At this point, because our church is amazing in so many other areas, I'm able to deal with mismatch in theology beliefs and move forward. As long as no one tries to teach our daughter that this is absolute truth, we won't have an issue. However, where I do have problems now, is that the father of the two boys who have now both been in trouble with the law is an elder at our church. In the same passage in 1 Timothy, Paul teaches, "one who rules his own house well, having his children in submission with all reverence (for if a man does not know how to rule his own house, how can he take care of the church of God?)."

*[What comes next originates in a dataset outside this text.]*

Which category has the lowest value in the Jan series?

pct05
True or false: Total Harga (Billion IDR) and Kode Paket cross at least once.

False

How do I explain to my daughter that our church has decided to pick and choose which rules for eldership are literal and which are ok to ignore? How do I explain to her that while our reason for not being allowed certain areas of leadership is centered around something we have no control over those that are controllable but not followed can be ignored? Or that even though we are equal image-bearers and may have been given the gift of leadership or teaching, because of this one uncontrollable item and men's Bible interpretation, we're being told our gifts and equal image-bearing don't matter?

Unfortunately, this isn't the only instance where these "rules" of eldership have smacked me in the face. The last church we belonged to had an elder whose son was caught flushing another child's head down the toilet. One of the elders was a single man (no wife, no children).

I grew up in a church where the lead elder was a woman. Since the elders were the pastor's accountability, in essence, the head shed of this 13,000 member church was female. She was and is incredible. She walked with God, had humility, wisdom, strength and compassion. I want my daughter to know women like that; Women who are allowed to use ALL their gifts in the church, whether it be the gift of serving to wash a toilet or the gift of leadership or teaching, which still enables them to wash a toilet when needed.

I want my daughter to be a mommy if she gets the opportunity. There's no greater joy or responsibility. I pray that she will be a part of a church where she is allowed to use the gifts that God is already building inside her. I also pray that she never wants to be president.